There was a wireless station at Eagle Park, and Tom had planned to receive the messages from home there until he could set up his own plant. He would have two outfits. One in the big tent where the Humming-Bird was to be put together, and another on the machine itself, so that when in the air, practising, or even in the great race itself, there would be no break in the news that was to be flashed through space.
Tom and Mr. Damon arrived at Eagle Park on time, and Tom's first inquiry was for a message from home. There was one, stating that Mr. Swift was fairly comfortable, and seemed to be doing well. With happiness in his heart, the young inventor then set about getting the parts of his craft from the station to the park, where he and Mr. Damon, with a trusty machinist whom Mr. Sharp had recommended, would assemble it. Tom arranged that in his absence the wireless operator on the grounds, would take any message that came for him.
The Humming-Bird, in the big cases and boxes, had safely arrived, and these were soon in the tent which had been assigned to Tom. It was still several days until the opening of the meet, and the grounds presented a scene of confusion.

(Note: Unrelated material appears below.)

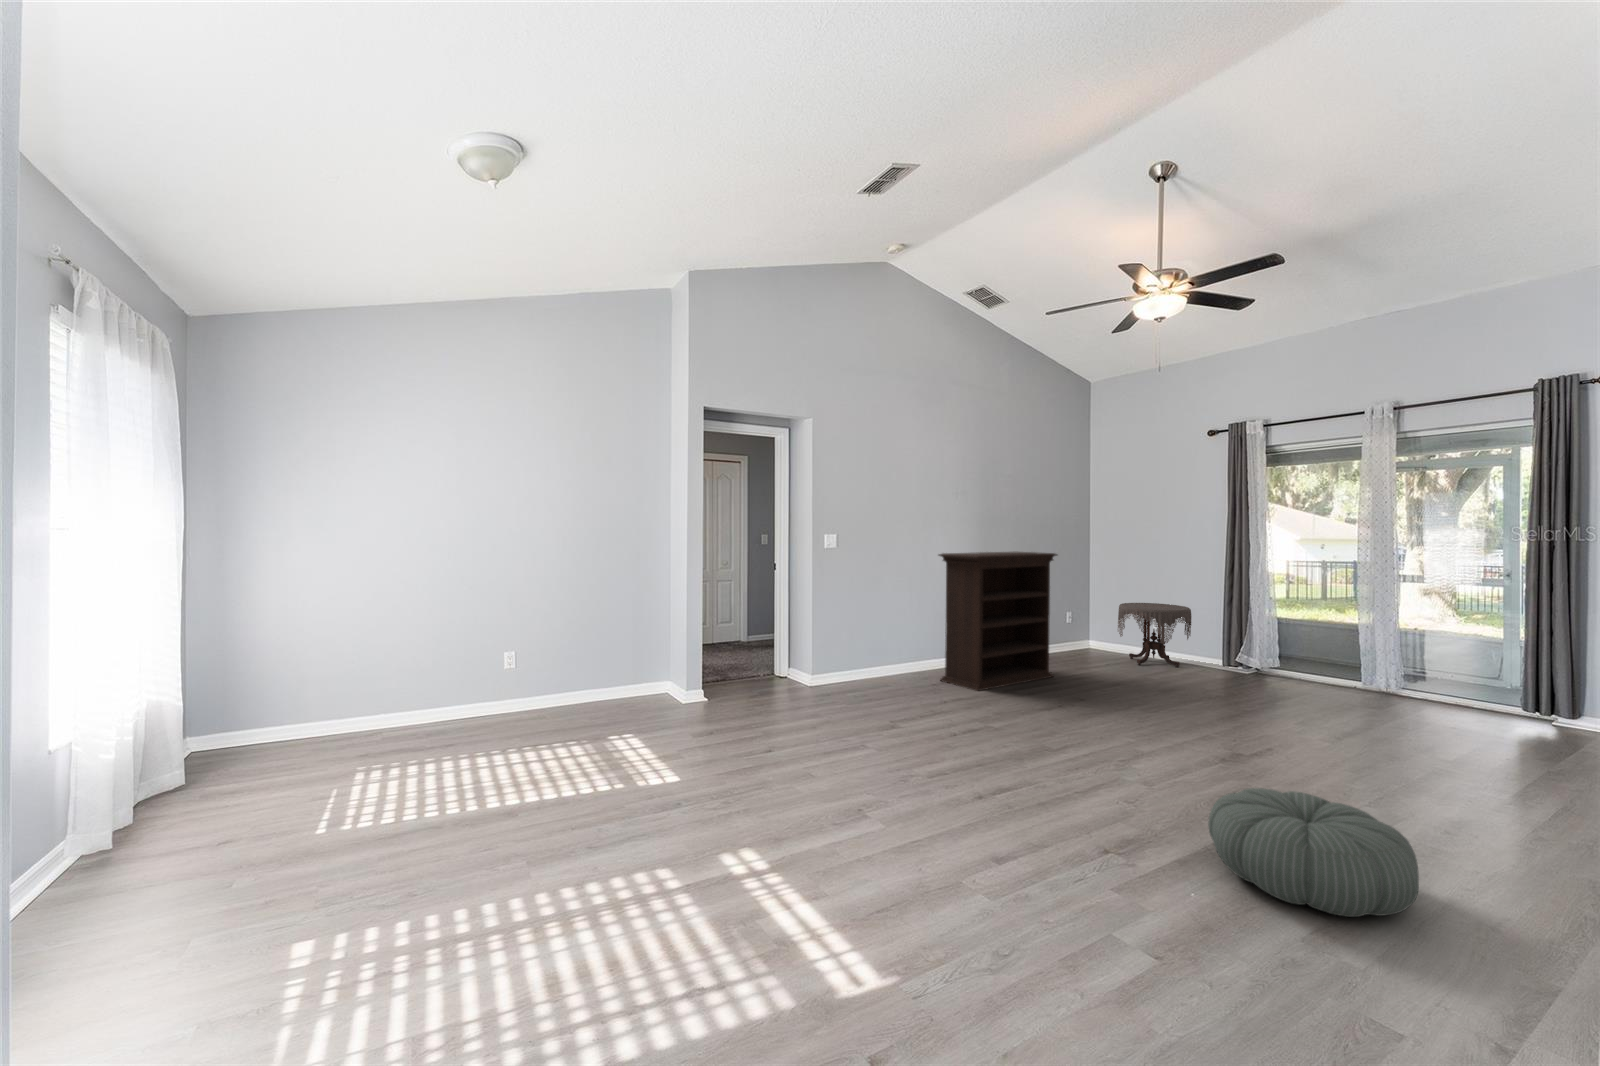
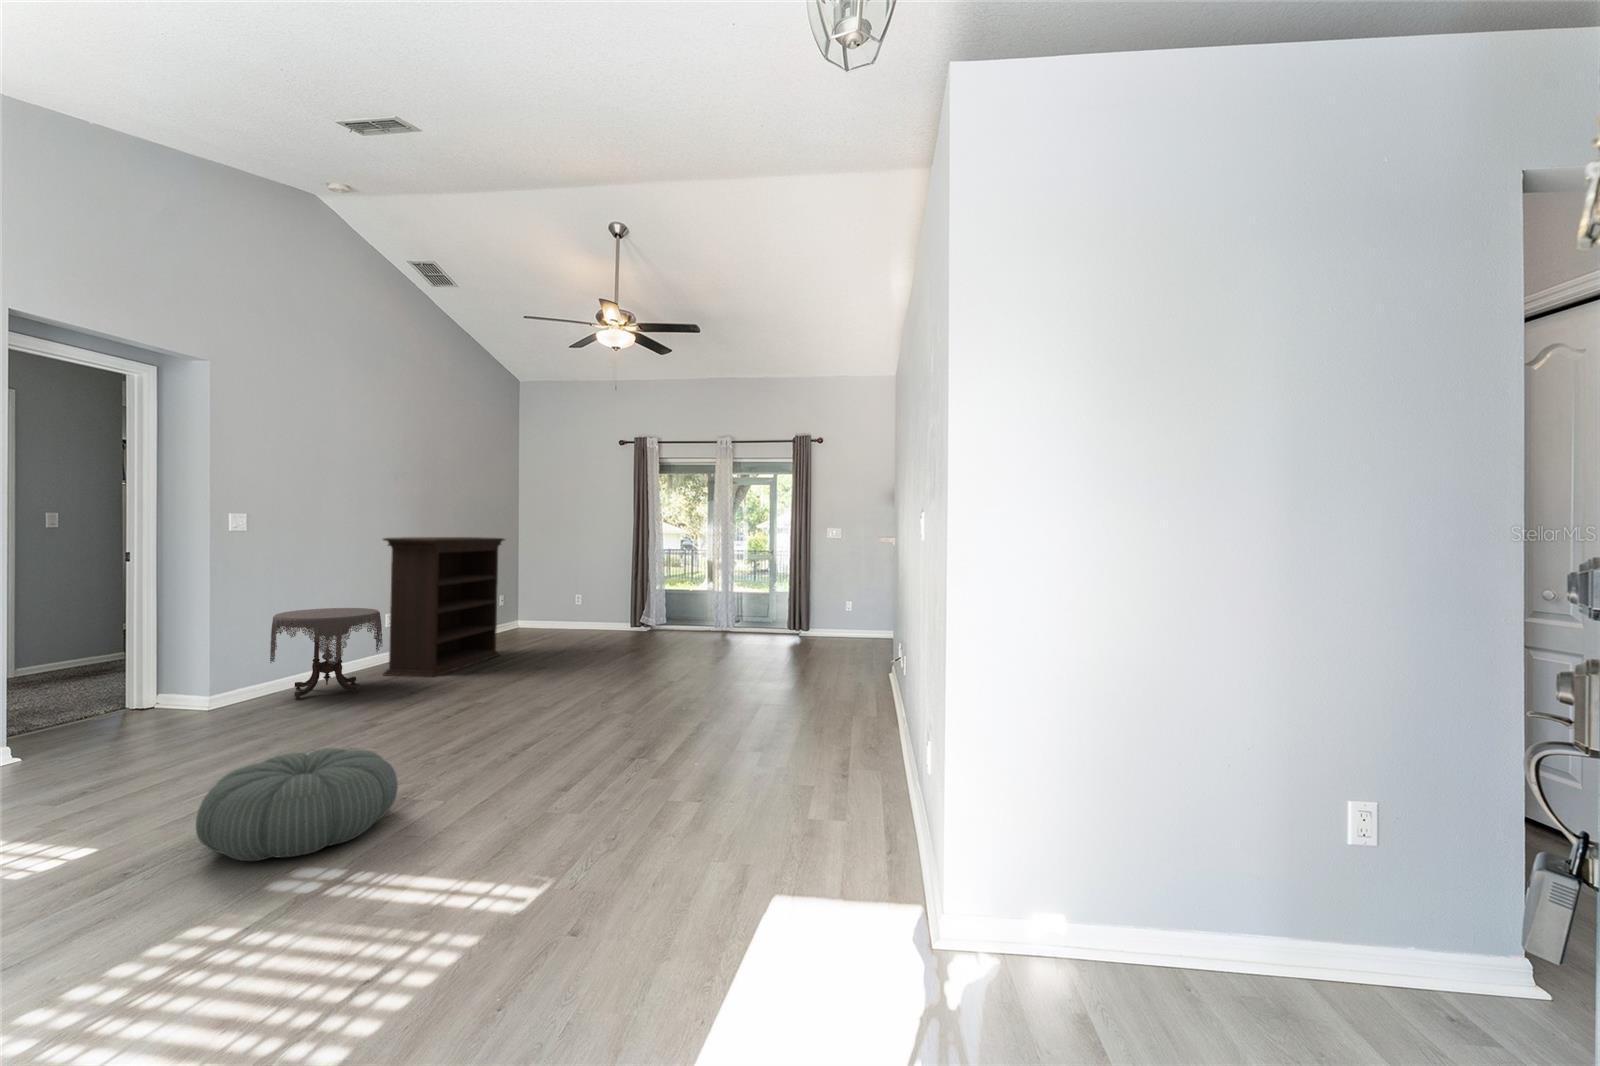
side table: present [1118,603,1192,668] -> present [270,608,382,699]
pouf: present [1208,788,1419,917] -> present [196,748,398,861]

Workmen were putting up grand stands, tents and sheds were being erected, exhibitors were getting their machines in shape, and excited contestants of many nationalities were hurrying to and fro, inquiring about parts delayed in shipment, or worrying lest some of their pet ideas be stolen.
Tom and Mr. Damon, with Frank Forker, the young machinist, were soon busy in their big tent, which was a combined workshop and living quarters, for Tom had determined to stay right on the ground until the big race was over.

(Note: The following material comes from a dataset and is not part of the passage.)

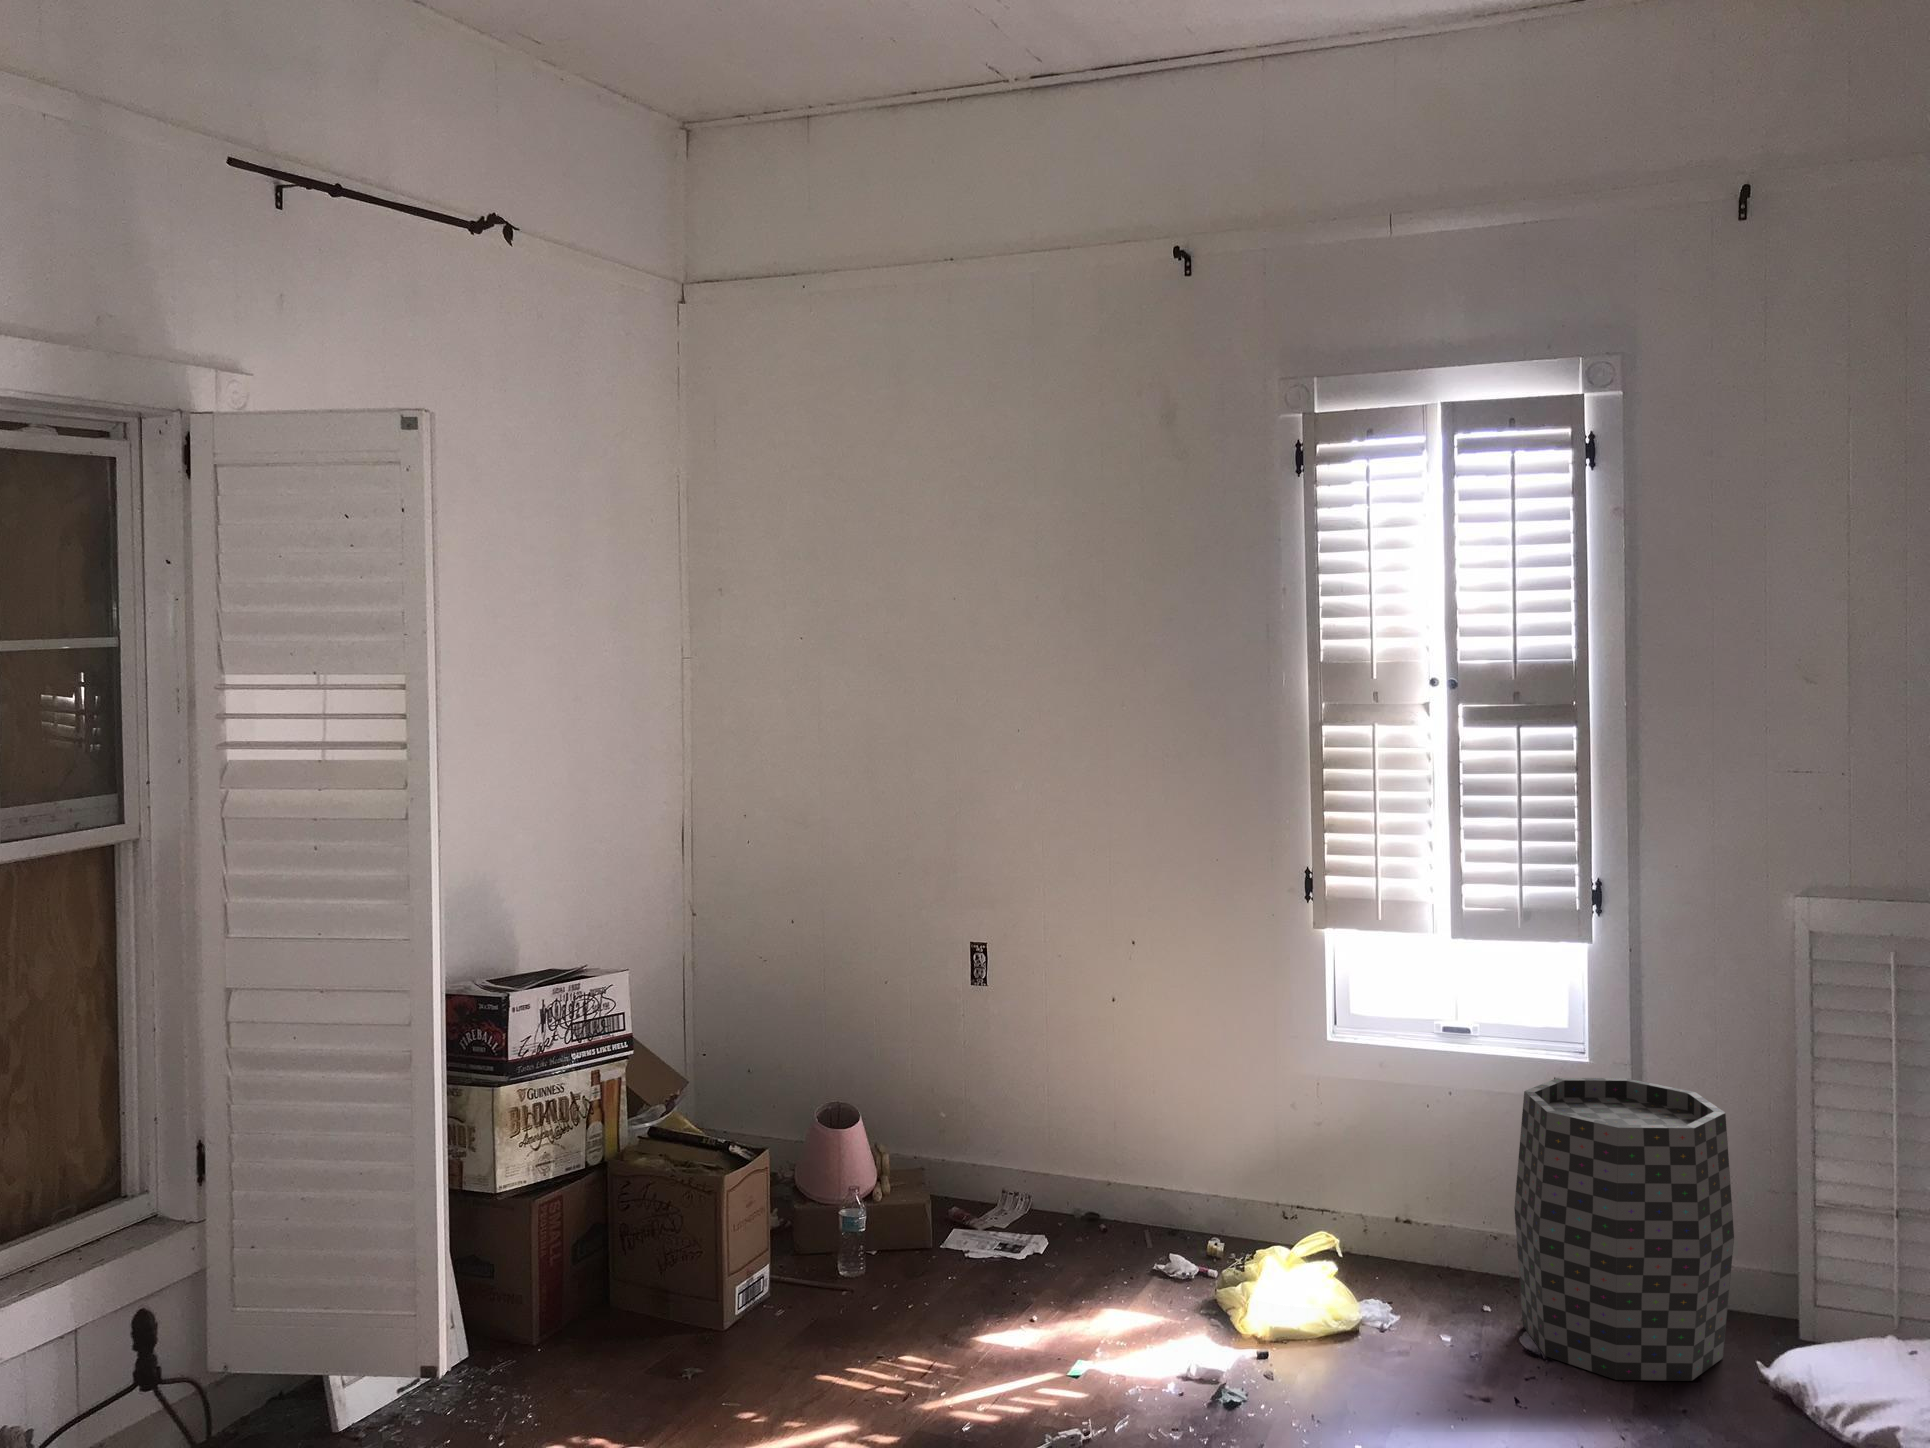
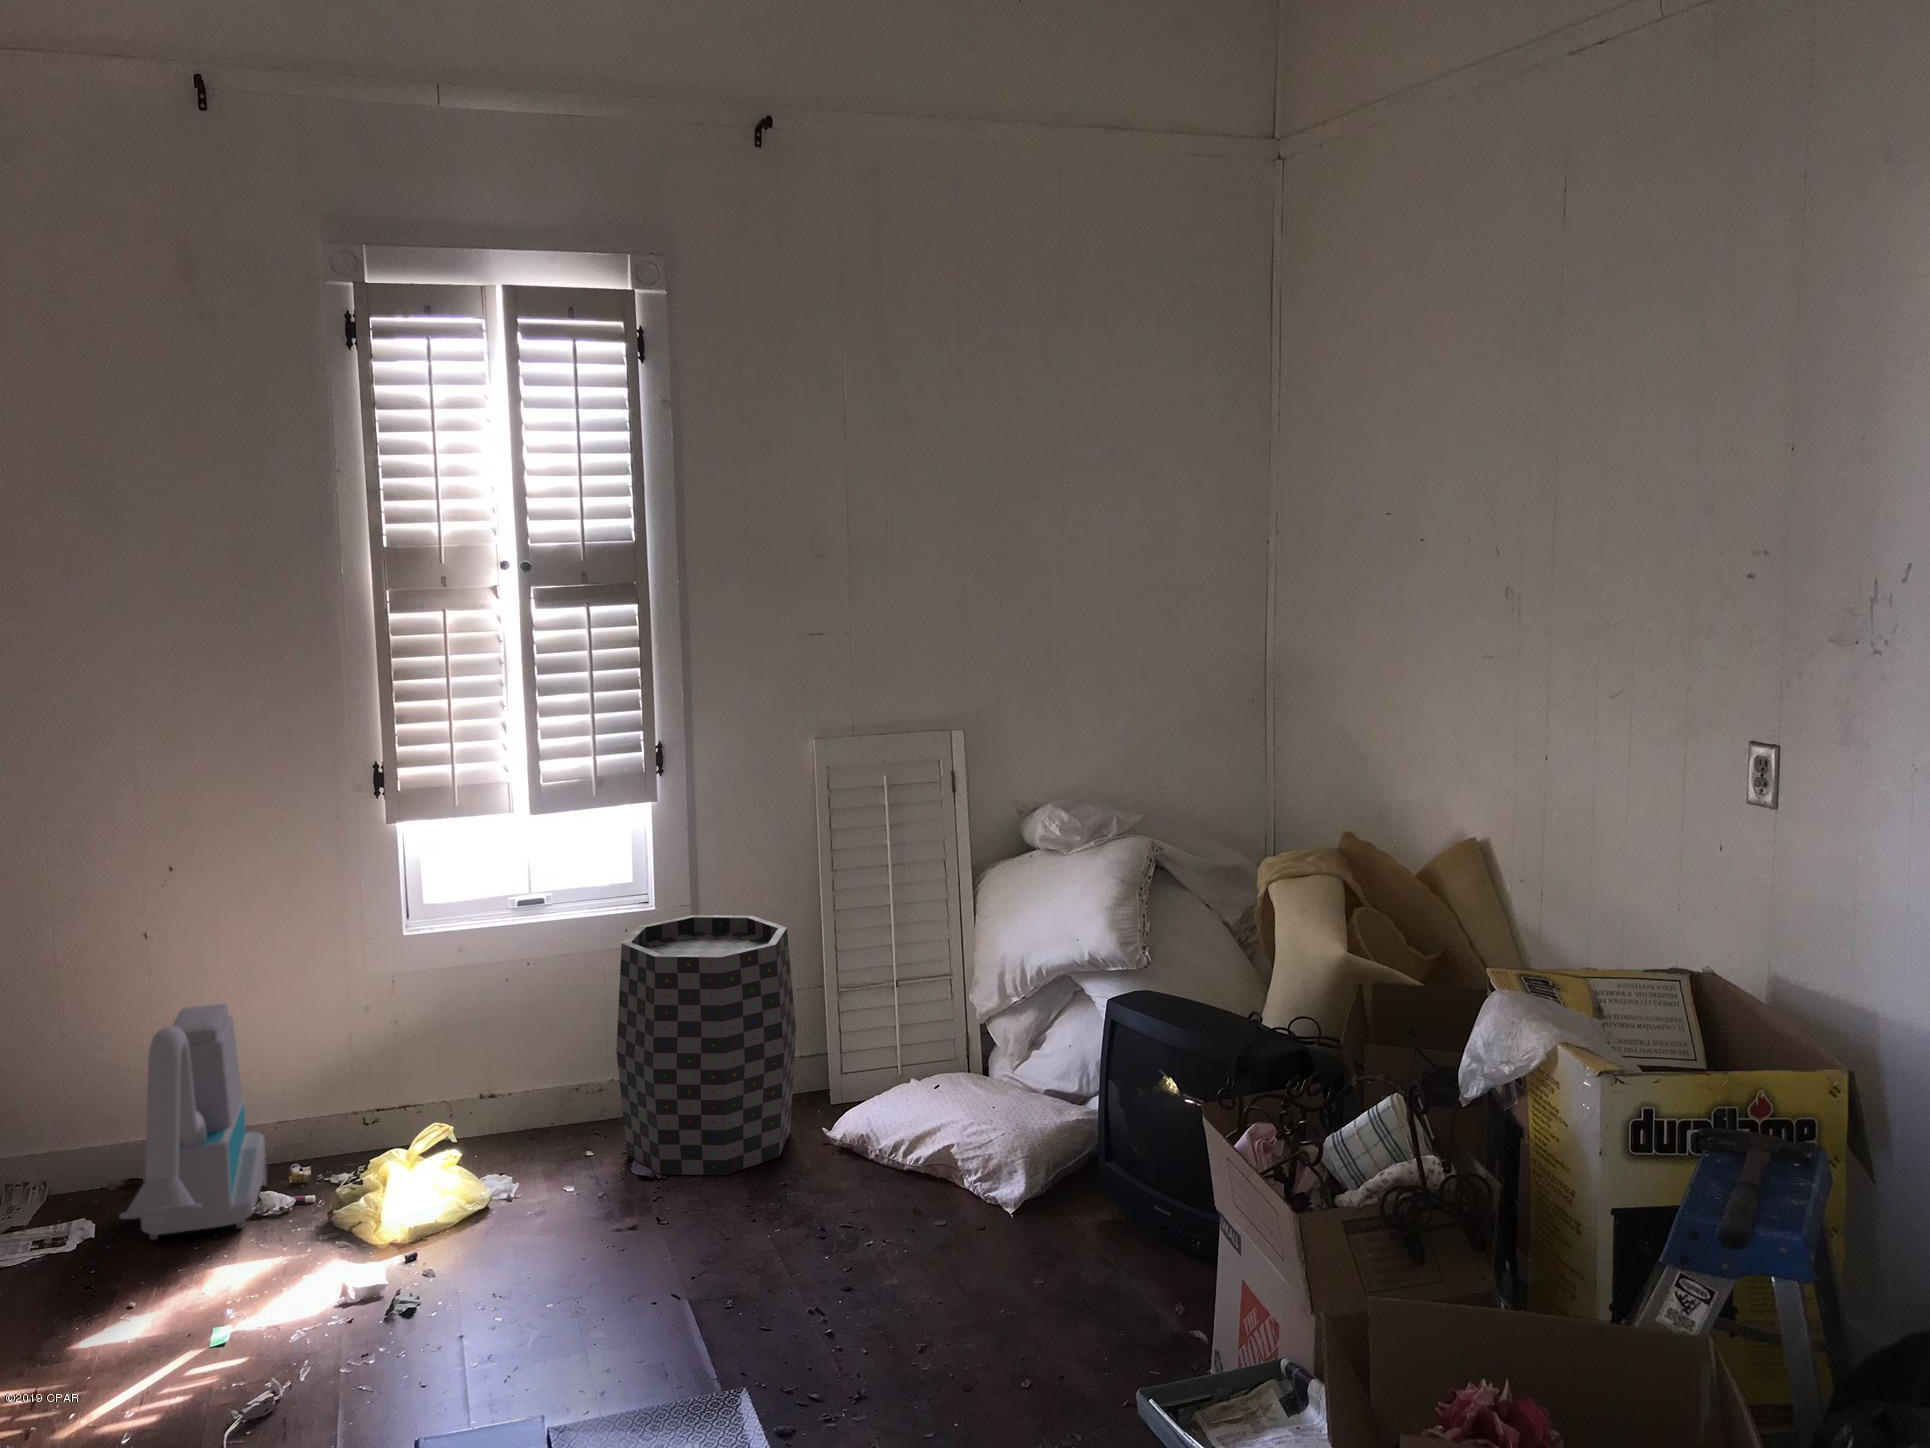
vacuum cleaner: none [1023,1070,1190,1281] -> present [120,1004,267,1240]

"I don't see anything of Andy Foger," remarked Mr. Damon, on the second day of their residence in the park. "There are lots of new entries arriving, but he doesn't seem to be on hand."
"There's time enough," replied Tom. "I am afraid he's hanging back until the last minute, and will spring his machine so late that I won't have time to lodge a protest. It would be just like him."
"Well, I'll be on the lookout for him. Have you heard from home to-day, Tom?"
"No. I'm expecting a message any minute." The young inventor glanced toward the wireless apparatus which had been set up in the tent. At that moment there came the peculiar sound which indicated a message coming through space, and down the receiving wires. "There's something now!" exclaimed Tom, as he hurried over and clamped the telephone receiver to his car. He listened a moment.
"Good news!" he exclaimed. "Dad sat up a little to-day! I guess he's going to get well!" and he clicked back congratulations to his father and the others in Shopton.
Another day saw the Humming-Bird almost in shape again, and Tom was preparing for a tryout of the engine.
Mr. Damon had gone over to the committee headquarters to consult with Mr. Sharp about the steps necessary for Tom to take in case Andy did attempt to enter a craft that infringed on the ideas of the young inventor, and on his way back he saw a newly-erected tent. There was a young man standing in the entrance, at the sight of whom the eccentric man murmured:
"Bless my skate-strap! His face looks very familiar!"
The youth disappeared inside the tent suddenly, and, as Mr. Damon came opposite the canvas shelter, he started in surprise.
For, on a strip of muslin which was across the tent, painted in gay colors, were the words:
THE FOGER AEROPLANE
"Bless my elevation rudder!" cried Mr. Damon. "Andy's here at last! I must tell Tom!"